● What you have to do: Repeat nothing but the lines below running from the one containing "right wrist: (583, 439)" to the one containing "right wrist: (102, 743)". Keep both end lines.

● Records for the task:

BEGIN

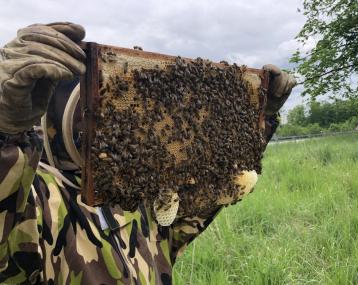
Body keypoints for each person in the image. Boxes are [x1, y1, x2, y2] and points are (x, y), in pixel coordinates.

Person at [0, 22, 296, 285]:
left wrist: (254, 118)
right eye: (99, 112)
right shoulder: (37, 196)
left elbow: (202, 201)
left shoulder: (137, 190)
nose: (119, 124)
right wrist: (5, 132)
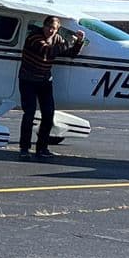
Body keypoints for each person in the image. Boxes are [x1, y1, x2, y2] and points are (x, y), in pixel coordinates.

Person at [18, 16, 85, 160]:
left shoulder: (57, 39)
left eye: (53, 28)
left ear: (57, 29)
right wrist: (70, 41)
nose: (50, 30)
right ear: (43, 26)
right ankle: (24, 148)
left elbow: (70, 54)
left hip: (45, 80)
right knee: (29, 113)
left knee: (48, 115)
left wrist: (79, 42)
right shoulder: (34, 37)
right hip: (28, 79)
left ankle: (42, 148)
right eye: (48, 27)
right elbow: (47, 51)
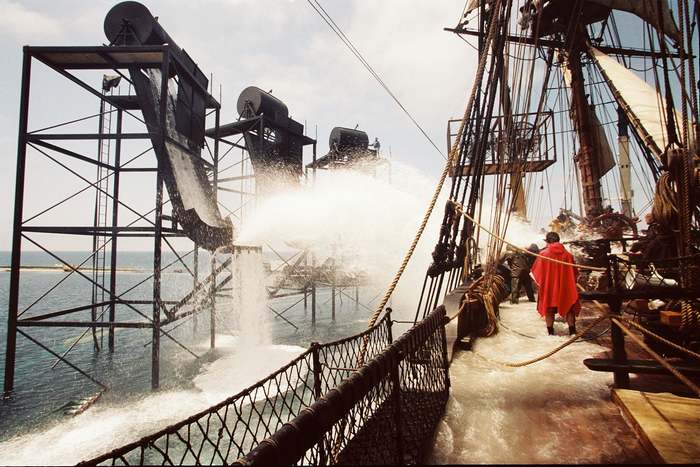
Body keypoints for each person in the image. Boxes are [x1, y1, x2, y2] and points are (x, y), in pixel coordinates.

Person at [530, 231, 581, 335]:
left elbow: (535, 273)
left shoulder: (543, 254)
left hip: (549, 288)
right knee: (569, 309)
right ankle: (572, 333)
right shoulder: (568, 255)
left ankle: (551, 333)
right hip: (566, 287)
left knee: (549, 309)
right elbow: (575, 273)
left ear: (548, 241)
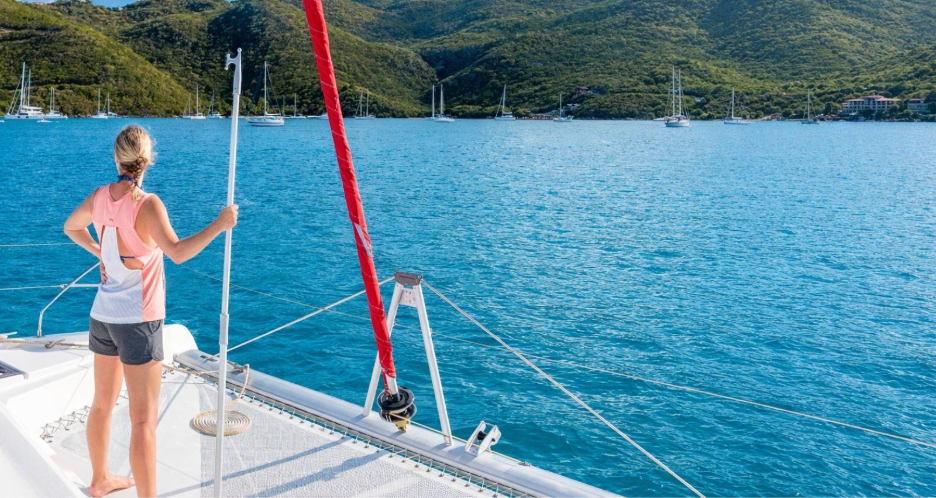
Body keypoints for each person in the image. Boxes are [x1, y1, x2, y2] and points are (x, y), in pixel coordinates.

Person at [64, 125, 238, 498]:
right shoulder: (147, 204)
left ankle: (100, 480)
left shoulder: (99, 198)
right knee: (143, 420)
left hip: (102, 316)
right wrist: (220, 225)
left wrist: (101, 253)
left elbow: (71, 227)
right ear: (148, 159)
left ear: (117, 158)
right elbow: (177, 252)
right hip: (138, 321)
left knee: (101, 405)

END
BEGIN

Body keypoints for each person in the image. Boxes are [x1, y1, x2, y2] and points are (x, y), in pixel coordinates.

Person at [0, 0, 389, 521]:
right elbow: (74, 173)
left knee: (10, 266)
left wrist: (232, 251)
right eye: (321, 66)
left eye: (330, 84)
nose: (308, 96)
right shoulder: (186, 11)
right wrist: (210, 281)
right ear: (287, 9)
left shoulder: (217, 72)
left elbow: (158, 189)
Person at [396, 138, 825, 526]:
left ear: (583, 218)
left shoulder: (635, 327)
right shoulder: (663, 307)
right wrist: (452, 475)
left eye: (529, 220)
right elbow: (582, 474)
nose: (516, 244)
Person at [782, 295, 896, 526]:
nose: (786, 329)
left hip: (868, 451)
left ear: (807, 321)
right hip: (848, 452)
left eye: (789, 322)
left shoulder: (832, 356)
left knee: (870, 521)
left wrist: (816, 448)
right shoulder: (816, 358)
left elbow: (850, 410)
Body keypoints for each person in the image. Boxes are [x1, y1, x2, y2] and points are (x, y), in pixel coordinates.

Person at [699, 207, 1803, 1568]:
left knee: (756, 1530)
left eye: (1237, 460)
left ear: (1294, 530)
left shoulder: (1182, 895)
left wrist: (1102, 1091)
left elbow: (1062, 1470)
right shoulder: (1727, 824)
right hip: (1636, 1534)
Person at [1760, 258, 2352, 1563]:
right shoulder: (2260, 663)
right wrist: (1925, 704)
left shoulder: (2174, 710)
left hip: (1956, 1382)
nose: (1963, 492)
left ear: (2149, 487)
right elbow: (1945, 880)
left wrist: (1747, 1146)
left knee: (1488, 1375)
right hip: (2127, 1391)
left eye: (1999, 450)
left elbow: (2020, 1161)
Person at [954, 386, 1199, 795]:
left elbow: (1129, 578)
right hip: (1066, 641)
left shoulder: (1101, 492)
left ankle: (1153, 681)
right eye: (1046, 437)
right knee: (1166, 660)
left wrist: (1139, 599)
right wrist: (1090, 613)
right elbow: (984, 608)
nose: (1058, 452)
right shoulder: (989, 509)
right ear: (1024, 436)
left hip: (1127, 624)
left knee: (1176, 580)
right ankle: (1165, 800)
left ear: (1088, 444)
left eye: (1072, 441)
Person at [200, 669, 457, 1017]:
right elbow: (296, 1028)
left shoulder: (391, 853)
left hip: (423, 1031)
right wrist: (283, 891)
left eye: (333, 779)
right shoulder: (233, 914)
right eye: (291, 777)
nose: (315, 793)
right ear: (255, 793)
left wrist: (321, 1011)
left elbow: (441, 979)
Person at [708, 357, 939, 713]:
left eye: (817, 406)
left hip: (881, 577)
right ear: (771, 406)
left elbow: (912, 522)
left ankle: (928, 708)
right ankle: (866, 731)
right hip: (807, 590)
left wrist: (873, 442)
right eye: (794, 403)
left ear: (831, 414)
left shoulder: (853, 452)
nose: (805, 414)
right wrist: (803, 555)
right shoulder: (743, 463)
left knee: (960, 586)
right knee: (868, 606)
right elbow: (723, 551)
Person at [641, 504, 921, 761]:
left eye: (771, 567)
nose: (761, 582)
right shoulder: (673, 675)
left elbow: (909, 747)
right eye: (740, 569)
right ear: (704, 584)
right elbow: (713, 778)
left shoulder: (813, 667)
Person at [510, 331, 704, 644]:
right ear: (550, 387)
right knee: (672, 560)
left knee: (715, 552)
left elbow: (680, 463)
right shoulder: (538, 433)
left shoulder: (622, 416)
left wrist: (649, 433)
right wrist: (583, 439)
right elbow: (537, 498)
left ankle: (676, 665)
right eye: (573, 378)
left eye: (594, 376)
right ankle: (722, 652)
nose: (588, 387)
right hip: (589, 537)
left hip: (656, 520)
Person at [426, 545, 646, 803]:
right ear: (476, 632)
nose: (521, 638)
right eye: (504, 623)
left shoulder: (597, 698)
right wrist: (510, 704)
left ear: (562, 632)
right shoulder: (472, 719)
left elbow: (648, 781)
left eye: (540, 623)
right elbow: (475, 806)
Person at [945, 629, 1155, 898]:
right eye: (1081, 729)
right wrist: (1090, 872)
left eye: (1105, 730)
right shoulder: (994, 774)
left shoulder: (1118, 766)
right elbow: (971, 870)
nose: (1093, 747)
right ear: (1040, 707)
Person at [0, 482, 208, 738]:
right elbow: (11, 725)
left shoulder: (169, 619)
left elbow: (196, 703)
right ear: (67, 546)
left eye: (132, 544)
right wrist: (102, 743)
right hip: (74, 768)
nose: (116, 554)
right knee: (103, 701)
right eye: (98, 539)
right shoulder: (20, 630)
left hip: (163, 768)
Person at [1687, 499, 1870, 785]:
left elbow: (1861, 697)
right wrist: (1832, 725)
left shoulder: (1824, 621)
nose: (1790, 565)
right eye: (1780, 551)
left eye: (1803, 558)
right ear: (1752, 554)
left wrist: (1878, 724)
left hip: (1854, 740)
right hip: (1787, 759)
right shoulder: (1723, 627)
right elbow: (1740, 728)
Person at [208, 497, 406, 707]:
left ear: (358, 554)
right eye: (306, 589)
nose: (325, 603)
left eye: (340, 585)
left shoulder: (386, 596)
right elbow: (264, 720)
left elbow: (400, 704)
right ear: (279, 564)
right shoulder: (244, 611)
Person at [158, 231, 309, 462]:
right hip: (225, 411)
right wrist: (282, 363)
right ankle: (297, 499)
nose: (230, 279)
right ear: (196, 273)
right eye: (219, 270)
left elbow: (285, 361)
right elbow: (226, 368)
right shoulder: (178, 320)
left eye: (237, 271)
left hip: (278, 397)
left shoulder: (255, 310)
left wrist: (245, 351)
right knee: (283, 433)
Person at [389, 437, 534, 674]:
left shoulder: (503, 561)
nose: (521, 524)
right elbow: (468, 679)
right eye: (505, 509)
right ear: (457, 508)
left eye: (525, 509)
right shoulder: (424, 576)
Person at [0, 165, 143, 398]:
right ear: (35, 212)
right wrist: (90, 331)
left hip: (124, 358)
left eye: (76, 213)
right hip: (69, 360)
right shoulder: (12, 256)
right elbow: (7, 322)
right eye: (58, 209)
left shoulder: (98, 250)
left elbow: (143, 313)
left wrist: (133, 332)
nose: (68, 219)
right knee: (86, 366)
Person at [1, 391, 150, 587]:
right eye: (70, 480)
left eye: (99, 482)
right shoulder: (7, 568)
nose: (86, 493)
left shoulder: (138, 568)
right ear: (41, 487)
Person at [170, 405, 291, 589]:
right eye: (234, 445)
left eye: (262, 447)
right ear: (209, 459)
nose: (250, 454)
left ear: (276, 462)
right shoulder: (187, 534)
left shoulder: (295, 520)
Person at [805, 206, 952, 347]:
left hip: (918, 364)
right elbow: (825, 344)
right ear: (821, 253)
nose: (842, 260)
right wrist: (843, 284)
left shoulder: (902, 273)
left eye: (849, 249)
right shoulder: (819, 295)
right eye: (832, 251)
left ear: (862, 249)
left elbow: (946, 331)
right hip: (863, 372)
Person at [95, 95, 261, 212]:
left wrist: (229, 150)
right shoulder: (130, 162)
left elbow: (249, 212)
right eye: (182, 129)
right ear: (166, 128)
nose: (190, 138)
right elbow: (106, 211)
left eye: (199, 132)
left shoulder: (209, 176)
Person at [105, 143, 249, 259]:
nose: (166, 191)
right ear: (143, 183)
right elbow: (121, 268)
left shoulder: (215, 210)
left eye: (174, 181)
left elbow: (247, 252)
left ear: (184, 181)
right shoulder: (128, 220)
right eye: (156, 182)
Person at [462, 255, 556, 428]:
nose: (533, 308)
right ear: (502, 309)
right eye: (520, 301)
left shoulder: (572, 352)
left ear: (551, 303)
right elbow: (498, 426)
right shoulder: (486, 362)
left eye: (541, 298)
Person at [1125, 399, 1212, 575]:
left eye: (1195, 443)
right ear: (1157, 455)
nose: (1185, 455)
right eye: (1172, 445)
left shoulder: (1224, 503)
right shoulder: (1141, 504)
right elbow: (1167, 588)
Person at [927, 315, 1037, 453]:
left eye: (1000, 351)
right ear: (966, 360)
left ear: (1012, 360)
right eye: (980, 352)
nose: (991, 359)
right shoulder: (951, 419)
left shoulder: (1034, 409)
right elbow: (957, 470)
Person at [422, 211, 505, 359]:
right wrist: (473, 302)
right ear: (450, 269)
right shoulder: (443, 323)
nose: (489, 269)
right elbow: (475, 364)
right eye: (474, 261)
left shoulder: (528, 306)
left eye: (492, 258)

END
BEGIN

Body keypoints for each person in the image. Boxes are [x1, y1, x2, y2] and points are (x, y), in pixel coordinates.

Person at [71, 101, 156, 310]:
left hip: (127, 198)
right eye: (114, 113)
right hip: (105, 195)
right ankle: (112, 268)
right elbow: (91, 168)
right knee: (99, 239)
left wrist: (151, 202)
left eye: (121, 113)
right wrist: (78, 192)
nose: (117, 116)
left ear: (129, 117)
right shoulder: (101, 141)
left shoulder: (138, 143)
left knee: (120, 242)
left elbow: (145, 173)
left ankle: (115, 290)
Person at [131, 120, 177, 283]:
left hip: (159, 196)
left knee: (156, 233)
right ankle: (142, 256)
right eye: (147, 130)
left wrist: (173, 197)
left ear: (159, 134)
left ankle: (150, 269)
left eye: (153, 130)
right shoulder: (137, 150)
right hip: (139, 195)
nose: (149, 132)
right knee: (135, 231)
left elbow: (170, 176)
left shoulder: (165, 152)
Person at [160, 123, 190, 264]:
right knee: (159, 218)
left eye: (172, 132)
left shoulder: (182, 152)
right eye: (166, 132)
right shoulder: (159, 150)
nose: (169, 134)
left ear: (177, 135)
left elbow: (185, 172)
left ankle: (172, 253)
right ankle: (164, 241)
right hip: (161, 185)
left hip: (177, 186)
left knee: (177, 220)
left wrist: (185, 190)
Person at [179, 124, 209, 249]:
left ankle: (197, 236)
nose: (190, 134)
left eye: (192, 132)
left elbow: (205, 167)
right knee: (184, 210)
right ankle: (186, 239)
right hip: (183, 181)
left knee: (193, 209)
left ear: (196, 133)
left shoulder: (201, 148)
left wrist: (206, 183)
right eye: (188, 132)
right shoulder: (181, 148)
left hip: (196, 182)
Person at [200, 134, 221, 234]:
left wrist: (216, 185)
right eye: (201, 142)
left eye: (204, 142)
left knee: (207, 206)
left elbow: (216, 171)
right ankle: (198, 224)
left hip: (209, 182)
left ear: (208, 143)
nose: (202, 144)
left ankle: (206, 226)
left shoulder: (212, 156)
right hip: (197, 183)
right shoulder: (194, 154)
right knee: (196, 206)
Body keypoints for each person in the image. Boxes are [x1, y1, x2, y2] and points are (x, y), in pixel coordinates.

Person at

END

● Answer to the exercise:
right wrist: (583, 439)
right elbow: (537, 498)
left ankle: (676, 665)
right eye: (573, 378)
left eye: (594, 376)
right ankle: (722, 652)
nose: (588, 387)
right hip: (589, 537)
left hip: (656, 520)
Person at [426, 545, 646, 803]:
right ear: (476, 632)
nose: (521, 638)
right eye: (504, 623)
left shoulder: (597, 698)
right wrist: (510, 704)
left ear: (562, 632)
right shoulder: (472, 719)
left elbow: (648, 781)
left eye: (540, 623)
right elbow: (475, 806)
Person at [945, 629, 1155, 898]:
right eye: (1081, 729)
right wrist: (1090, 872)
left eye: (1105, 730)
right shoulder: (994, 774)
left shoulder: (1118, 766)
right elbow: (971, 870)
nose: (1093, 747)
right ear: (1040, 707)
Person at [0, 482, 208, 738]:
right elbow: (11, 725)
left shoulder: (169, 619)
left elbow: (196, 703)
right ear: (67, 546)
left eye: (132, 544)
right wrist: (102, 743)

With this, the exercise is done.